Zumindest bietet sich so eine Interpretation an: Erst wächst das Misstrauen, dann die Ausweglosigkeit …

Da fällt dann David Grays Geschichte „Die bleichen Blumen“ mal wieder völlig aus dem Rahmen. Eine Geschichte aus dem Innenleben einer südamerikanischen Diktatur, wo die Mächtigen ihr Volk mit Mord und Totschlag in Angst und Unterwürfigkeit halten. Bis eine Mörderin zur Heldin wird und die Unterdrückung in eine Revolution kippt … der alte Traum, es brauche nur ein Fanal, und ein Volk steht auf, um sich der Finsterlinge zu entledigen.

Wenn es dann nicht oft genug dummerweise neue Finsterlinge bekäme. Ach, wenn das Volk nur klug wäre!

Aber eigentlich erzählen alle anderen Geschichten davon, dass der Mensch meistens gar nicht klug ist, sehr von seinen Emotionen abhängig, oft völlig irrational reagiert und dann meistens Schäden anrichtet, die nicht wieder gutzumachen sind. Nur nutzt die Einsicht hinterher nichts mehr.

Aber vorher hat Mann (oder Frau) an alles Mögliche gedacht – den richtigen Zuckerguss oder die richtige Dosierung. Nur nicht an all die Folgen an Leid und Schuldgefühlen. Aber vielleicht sind gerade Täterinnen und Täter so, dass sie sich nicht einmal vorstellen können, welche Folgen ihr Tun hat – auch für sie selbst. Und einige Mörderinnen stellen in diesem Büchlein zu spät fest, dass sie die Zeichen falsch gelesen haben.

Auch wenn der Verlag innigst warnt, die tödlichen Rezepte nachzukochen, bleibt ein ganz anderes Gefühl hängen – eines des Bedauerns um die oft von ihren eigenen Gedankenwelten Getriebenen.

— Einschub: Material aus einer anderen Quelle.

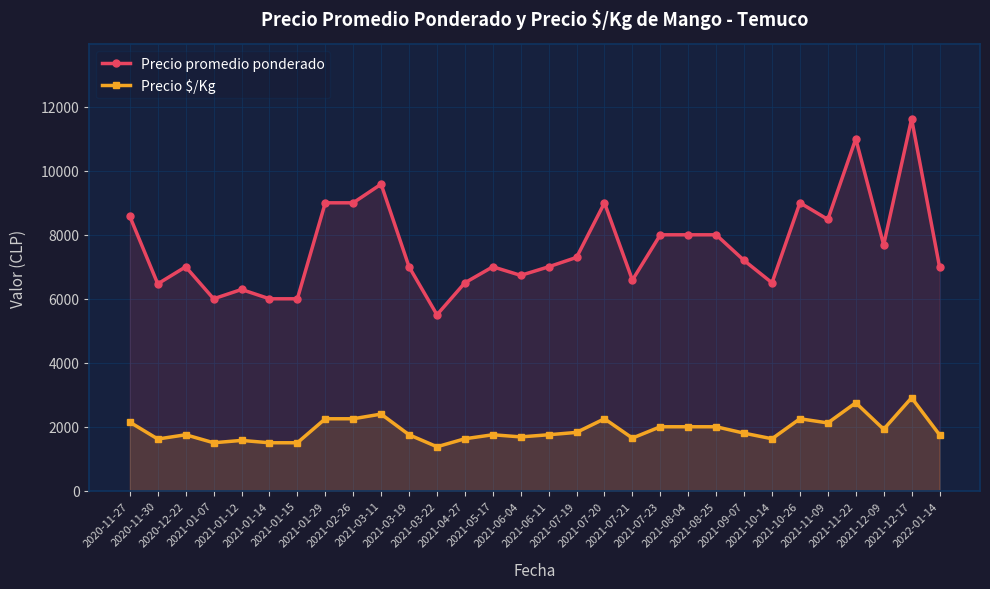

Which series has the largest range (max minus min)?

Precio promedio ponderado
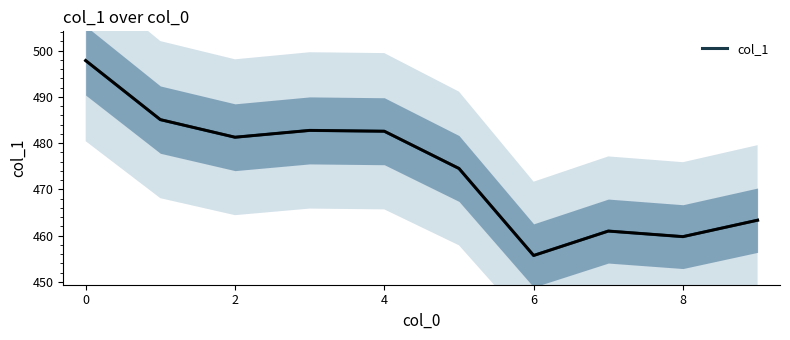

Is it true that col_1 equals 772.8 at 8?

False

Das auch in der Realität immer öfter durchschimmert: Warum können sie nicht einhalten? Warum tun sie sich selbst das an?

Gerade weil die um Andreas M. Sturm versammelten Autorinnen und Autoren sich sichtlich mehr mit der Psychologie ihrer Täter beschäftigen, kommt auch ein ganzes Stück Psychologie unserer Gegenwart mit ins Buch. Einer Gegenwart, die einen schon beklommen machen kann, wenn man sieht, wie viel – tatsächlich über Macht verfügende – Menschen ihre Lust ausleben (oder ihre Manie), andere Menschen diese Macht auch spüren zu lassen. Bis zur letzen Konsequenz.

Auf einmal hat man Stoff darüber nachzudenken, dass Mord und Totschlag zutiefst wesensverwandt sind mit Vielem, was wir an unserer Gesellschaft für normal halten. Obwohl es das nicht ist. Auch wenn es sich ein Mäntelchen aus Zwangsläufigkeit und Gesetz gibt. Das Böse …

Aber vielleicht schreibt ja Andreas M. Sturm gerade an seinem nächsten Krimi über das ach so friedliche Sachsen.

Andreas M. Sturm (Hrsg.) Giftmorde 3. Weitere tödliche Anleitungen, Edition Krimi, Leipzig 2016, 13 Euro.